Kerberos principals exist for users, computers and services. It's the computer principal that is in play here I believe. In addition to users authenticating to AD when logging in, the computer itself authenticates during startup. If the computer is named imac for example then it will authenticate to AD as imac$. As a result a Kerberos principal for imac$@DOMAIN.COM will be created and stored in a credential cache. A TGT is issued to this principal which is then used to update DNS securely in AD. If you look at the owner of macOS generated DNS records in Windows DNS manager you'll see that the owner is computer$.

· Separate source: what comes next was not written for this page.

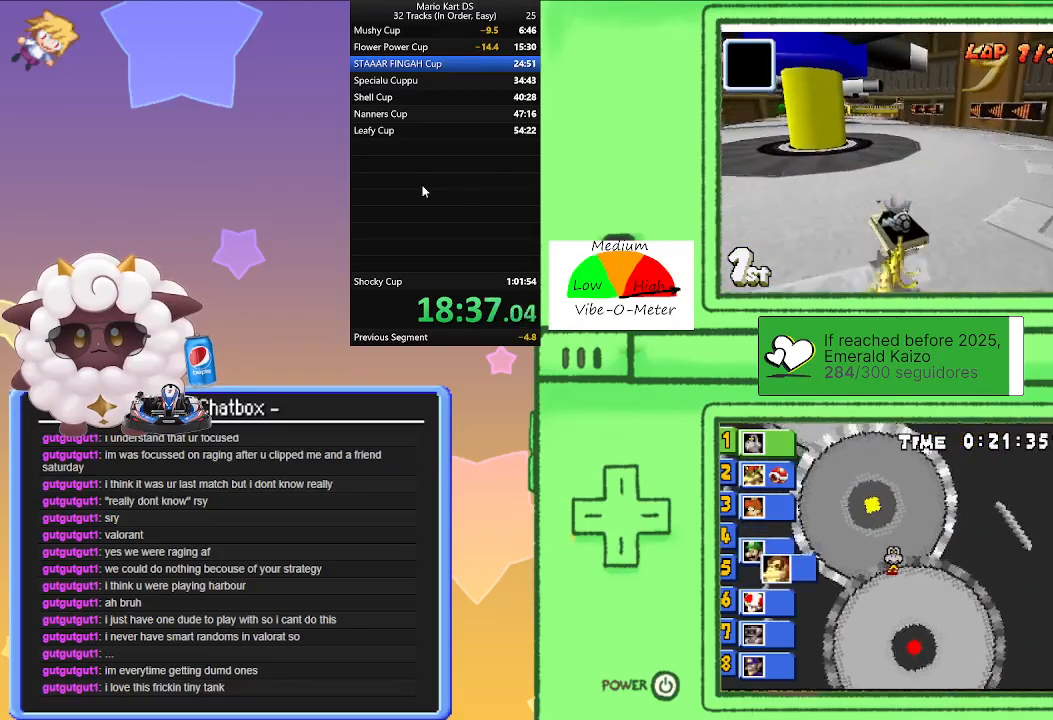
{"buttons": ["A", "R1"], "left_stick": "right", "events": [[100, "left_stick", "left"], [217, "left_stick", "center"], [250, "R1", "down"], [267, "left_stick", "right"]]}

In macOS 11 the Kerberos computer principal appears to be missing. I'm not certain if it's getting created and deleted or not getting created at all. Here's log entry showing a failed DDNS update attempt. I'm gathering the the UUID referenced is for the computer principal that doesn't exist.

opendirectoryd: (ActiveDirectory) [com.apple.opendirectoryd:discovery] DDNS update - failure -- 'fd86:4116:5fec:0:8eda:3c3e:f602:32ad' - exit status [2: No such file or directory] -- tkey query failed: GSSAPI error: Major = Miscellaneous failure (see text), Minor = no credential for CD0E79F1-55A7-4679-9411-72E820421C1A.

In macOS Kerberos, each principal is assigned a random UUID. One thing I've noticed in macOS 11 that's different from previous versions is that if you issue a klist command to view Kerberos credentials for an account that is not authenticated to AD (i.e. a local admin) the result will be

klist: Cache not found: API:A9A8AC16-B767-4BCA-B221-65808815F939

in previous versions (10.15.7 in this case) it is

klist: krb5_cc_get_principal: No credentials cache file found

That tells me that there are some changes under the hood. What I don't know how to do (and I've searched a lot) is to issue a klist command in the context of the machine account (computer$) to verify the UUID. I'm curious if anyone else knows how to do this.

With all of that said, I'm guessing this is a low level bug in the Kerberos framework that is likely only fixable by Apple developers.

ricguim
New Contributor II

@user-ELBDDyIXGD The "not so funny" thing is that the latest security update for 10.14.6 Mojave, released last week also brokens the link to Active Directory and I suspect it is for the same reason. I did not test the 10.15.7 security update also released at the same time but I guess the (bad) result will be the same.
Had to reinstall 10.14.6 on top of the running system to correct that issue, or the updated machines were not being capable of login in with domain users neither to connect to windows SMB shares... Only local admin was able to login.

What's up Apple??

user-ELBDDyIXGD
New Contributor II

I just installed macOS Catalina Security Update 2021-003 (https://support.apple.com/en-us/HT212530) on a machine and haven't noticed any issues yet. AD login is working as well as DDNS. On a different machine running 10.14 I just installed macOS Mojave Security Update 2021-004 (https://support.apple.com/en-us/HT212531) and I am seeing problems. I'm able to log in as an AD user, although these machines are set up with mobile accounts. If I issue a klist command in Terminal it hangs. Likewise if I attempt to connect to a server via SMB the Connecting to smb://server progress bar hangs and never connects. Strangely, DDNS updates do appear to be working still though.

Both security updates mention Heimdal (Kerberos) fixes. It seems Apple has been tweaking the Heimdal code without thoroughly testing.

EDIT: Same issue reported elsewhere
Mojave Security Update 2021-004 broke Kerberos for me
https://discussions.apple.com/thread/252808834

Security Update 2021-003 Catalina and 2021-004 Mojave
https://talk.tidbits.com/t/security-update-2021-003-catalina-and-2021-004-mojave/15754

user-ELBDDyIXGD
New Contributor II

Big Sur 11.5 is now available. DDNS is still broken.

On a side note, Mojave Security Update 2021-005 is now available which appears to fix the Kerberos bug introduced in Security Update 2021-004 noted above.